== EXERCISE INSTRUCTIONS ==
Reproduce the passage below word for word between "First some back-story" and "had not known.", inclusive.

== SELECTED TEXT ==
The Limits and Potential of Internet Discourse in the Facebook Environment

The Limits and Potential of Internet Discourse in the Facebook Environment

First some back-story …

In the earlier thirties of my physical, astral, and ethereal bodies (1971 and following), I was unaware of being a different personality, from the one that had previously been their occupant.

I was aware of changing rather dramatically, but initially believed I was the same person as before, given that all the memories of the first inhabitant were present in my mind, or as I was later to learn: the ethereal body.

The changes were radical, mostly due to the presence of new intuitional capabilities, owing to my spirit’s qualitative nature. These transformations – in the three bodies – happened because I began to be aware of my inner life, in a way my body-brother had not known.

The marriage he had been in was effected, because I saw that relationship in a more awake fashion. She had dominated him – he in many ways an innocent (1), with the result that she made most of the family decisions. I was quite different, and began to demand marital equality. This tension was extreme, in a way, because he had left the marriage a few years before, and I (believing I was he) did not want to repeat that mess, as there were now three children who would be effected if I left the marriage again.

Inwardly I experienced a kind of moral gridlock, which led to a serious depression. One morning I left the house where we were living, and started walking, aimlessly. I walked about ten miles, and ended up at the base of what was called Albany Hill, finding a path to the top, where a large concrete Cross was situated among a forest of eucalyptus trees.

I sat on a nearby rock, and prayed. He/we had not prayed in years, given a certain experience he had at a seminary, where he/I encountered the intellectual arid desert of scholarly research on the Gospels. As an innocent, he had expected this course on the Gospels to be about the mysteries of their teachings, when in fact it was all about why the Gospels had not been written by those who he had been taught to believe were the authors.

This experience had shattered his faith.

Still, the emotional depression/tension had left him much in need of “something”, so prayer was all he/I had. Immediately, with the mood of prayer evoked, the depression was lifted. Not by him, obviously, but by Another. Included in this Gift was an Idea, which was that either choice (to leave again, or stay in the marriage) would be okay. The problem was about not-choosing, not about the nature of the choice that was to be made.

== INPUT DATA ==
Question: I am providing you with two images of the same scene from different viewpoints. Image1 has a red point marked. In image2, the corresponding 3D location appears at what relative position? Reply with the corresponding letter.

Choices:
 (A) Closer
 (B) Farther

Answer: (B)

== EXERCISE ANSWER ==
First some back-story …

In the earlier thirties of my physical, astral, and ethereal bodies (1971 and following), I was unaware of being a different personality, from the one that had previously been their occupant.

I was aware of changing rather dramatically, but initially believed I was the same person as before, given that all the memories of the first inhabitant were present in my mind, or as I was later to learn: the ethereal body.

The changes were radical, mostly due to the presence of new intuitional capabilities, owing to my spirit’s qualitative nature. These transformations – in the three bodies – happened because I began to be aware of my inner life, in a way my body-brother had not known.